When four black children were killed in the bombing of a church in Birmingham in 1963, Nina wrote "Mississippi Goddam", a bitter and furious accusation of the situation of her people in the USA. The strong emotional approach of this song and the others on her first Philips record Nina Simone In Concert, would become another characteristic in her art. She uses her voice with its remarkable timbre and her careful piano playing as means to achieve her artistic aim: to express love, hate, sorrow, joy, loneliness - the whole range of human emotions - through music, in a direct way. Although Nina was called "High Priestess of Soul" and was respected by fans and critics as a mysterious, almost religious figure, she was often misunderstood as well. When she wrote "Four Women" in 1966, a bitter lament of four black women whose circumstances and outlook are related to subtle gradations in skin color, the song was banned on Philadelphia and new York radio stations because "it was insulting to black people…" Her repertoire includes more Civil Rights songs: "Why? The King of Love is Dead", capturing the tragedy of the assassination of Dr. Martin Luther King, "Brown Baby", "Images" (based on a Waring Cuney poem), "Go Limp", "Old Jim Crow", "… One song", "To be Young, Gifted and Black", inspired by Lorraine Hansberry's play with the same title, became the black national anthem in the USA.

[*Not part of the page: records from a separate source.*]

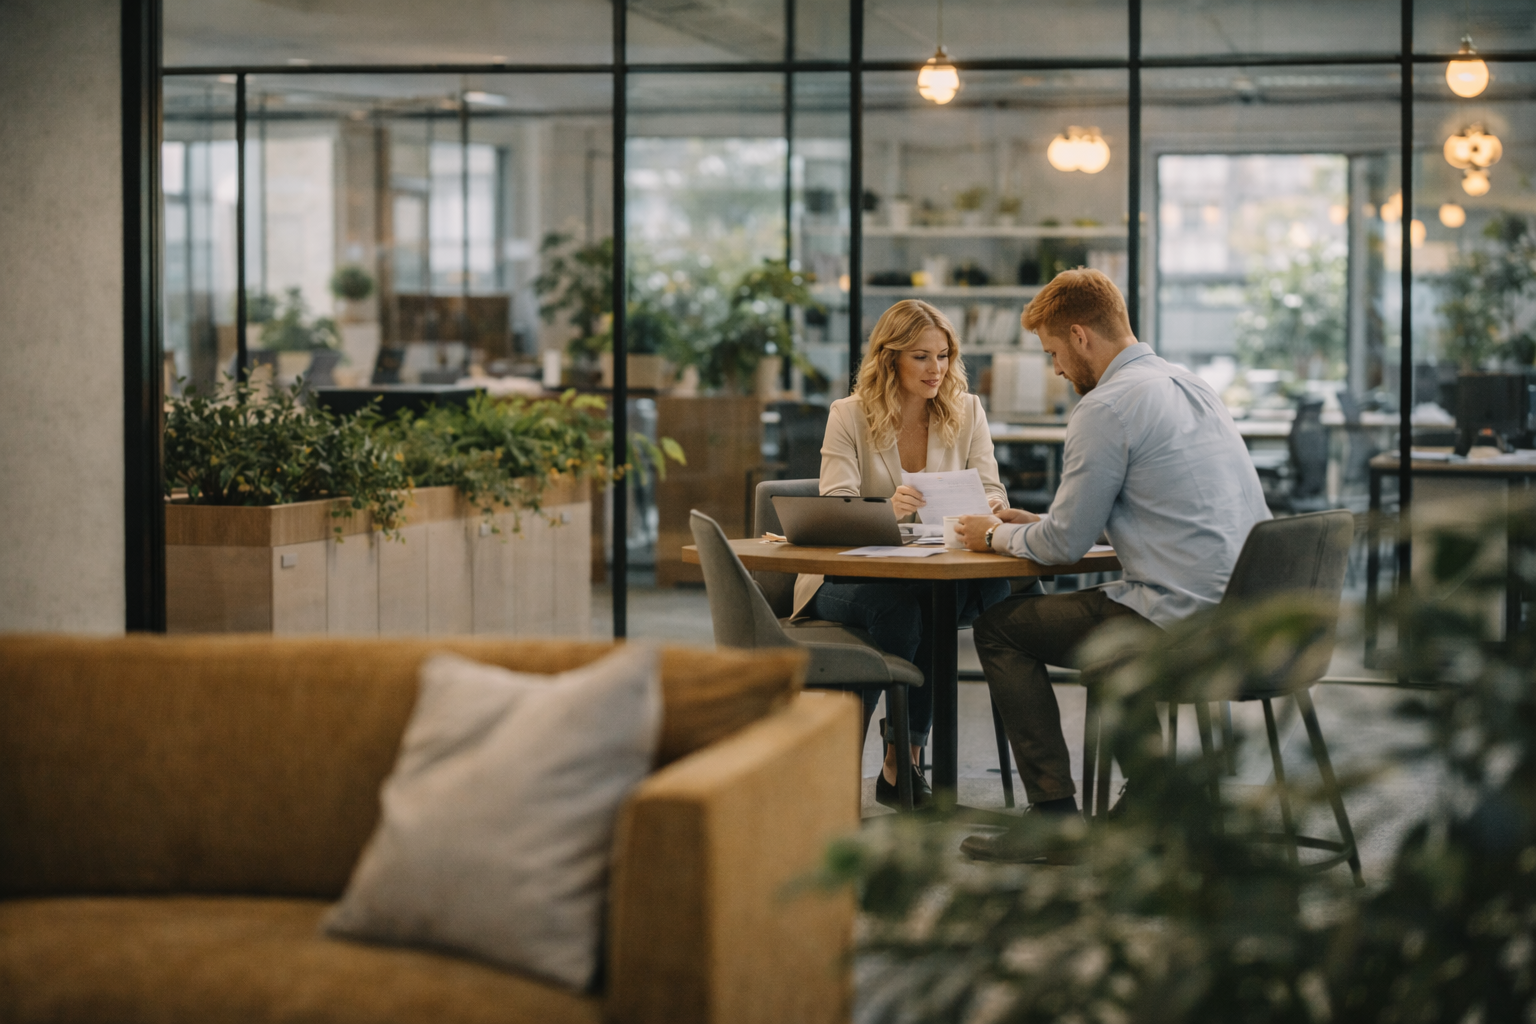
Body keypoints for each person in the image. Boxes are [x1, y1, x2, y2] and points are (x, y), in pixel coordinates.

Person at [954, 268, 1270, 860]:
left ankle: (1054, 821)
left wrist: (995, 534)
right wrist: (1036, 527)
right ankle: (1153, 797)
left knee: (1000, 629)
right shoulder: (1190, 384)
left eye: (1053, 353)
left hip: (1179, 620)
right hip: (1248, 616)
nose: (1056, 370)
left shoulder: (1106, 407)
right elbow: (1158, 505)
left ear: (1080, 336)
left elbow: (1062, 549)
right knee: (1104, 629)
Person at [794, 299, 1012, 809]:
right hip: (845, 581)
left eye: (943, 356)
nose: (936, 369)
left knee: (963, 598)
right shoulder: (848, 416)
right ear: (890, 358)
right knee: (905, 612)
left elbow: (992, 489)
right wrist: (886, 510)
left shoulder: (968, 410)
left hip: (932, 574)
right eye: (921, 357)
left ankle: (901, 760)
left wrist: (991, 506)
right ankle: (887, 764)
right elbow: (835, 509)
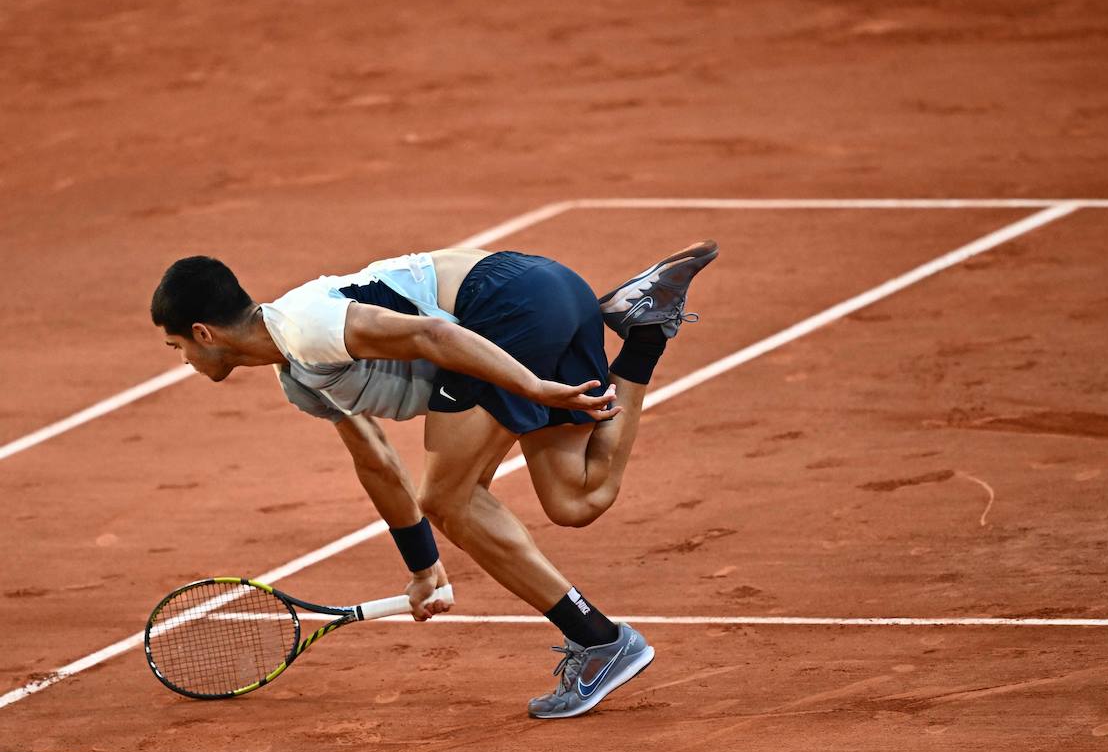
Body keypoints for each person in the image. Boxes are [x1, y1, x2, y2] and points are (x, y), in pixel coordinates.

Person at [149, 240, 717, 718]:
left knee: (449, 496)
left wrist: (533, 388)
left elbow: (433, 338)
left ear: (204, 333)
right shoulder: (297, 372)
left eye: (177, 347)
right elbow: (375, 457)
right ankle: (644, 332)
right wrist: (422, 568)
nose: (183, 361)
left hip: (505, 306)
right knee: (578, 498)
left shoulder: (304, 326)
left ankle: (599, 642)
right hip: (550, 292)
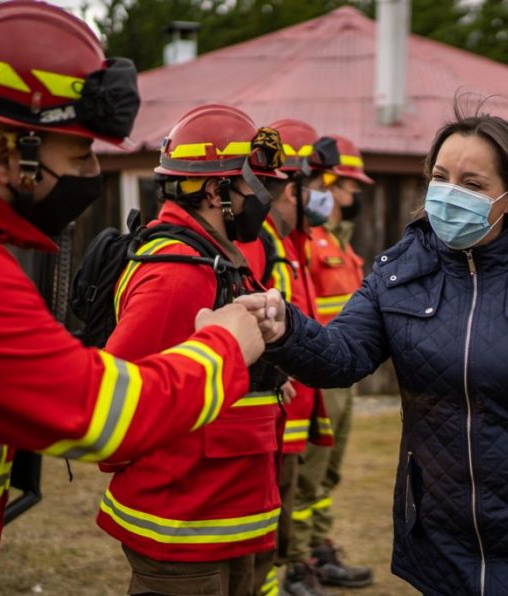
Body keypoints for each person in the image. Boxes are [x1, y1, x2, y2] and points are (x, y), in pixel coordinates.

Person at [0, 2, 264, 593]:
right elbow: (102, 414)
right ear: (5, 156)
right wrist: (226, 343)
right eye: (81, 153)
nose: (92, 171)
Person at [239, 106, 508, 595]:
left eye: (471, 184)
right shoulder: (400, 272)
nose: (450, 194)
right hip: (438, 539)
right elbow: (341, 355)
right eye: (440, 177)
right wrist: (285, 328)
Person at [96, 104, 286, 596]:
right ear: (214, 190)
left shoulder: (217, 260)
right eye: (253, 185)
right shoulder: (178, 274)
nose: (264, 198)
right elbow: (116, 396)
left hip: (220, 511)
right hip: (182, 521)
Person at [237, 118, 337, 596]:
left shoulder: (290, 243)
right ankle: (283, 571)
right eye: (307, 184)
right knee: (271, 506)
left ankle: (287, 569)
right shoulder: (258, 242)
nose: (314, 195)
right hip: (270, 403)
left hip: (292, 398)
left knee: (286, 494)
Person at [293, 134, 374, 589]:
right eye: (350, 187)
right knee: (309, 471)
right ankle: (298, 557)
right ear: (329, 183)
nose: (354, 196)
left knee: (330, 471)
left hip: (344, 373)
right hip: (318, 374)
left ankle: (319, 548)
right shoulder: (308, 240)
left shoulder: (342, 243)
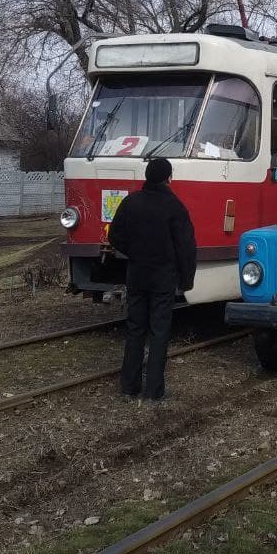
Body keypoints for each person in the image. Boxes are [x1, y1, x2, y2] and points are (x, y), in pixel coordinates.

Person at [107, 157, 196, 400]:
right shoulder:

Simone fell on turbulent times in the 1970s, divorcing her husband/manager Andy Stroud, encountering serious financial problems, and becoming something of a nomad, settling at various points in Switzerland, Liberia, Barbados, France, and Britain. After leaving RCA, she recorded rarely, although she did make the critically well-received Baltimore in 1978 for the small CTI label. She had an unpredictable resurgence in 1987, when an early track, "My Baby Just Cares for Me," became a big British hit after being used in a Chanel perfume television commercial. In 1993, her record A Single Woman marked her return to an American major label, and her profile was also boosted when several of her songs were featured in the film Point of No Return. She published her biography, I Put a Spell on You, in 1991, but grew increasingly frail throughout the late '90s and had to be helped on to the stage during a 2001 Carnegie Hall performance. Nina Simone died on April 21, 2003 at her home in Carry-le-Rouet, France, where she had been spending much of her retirement.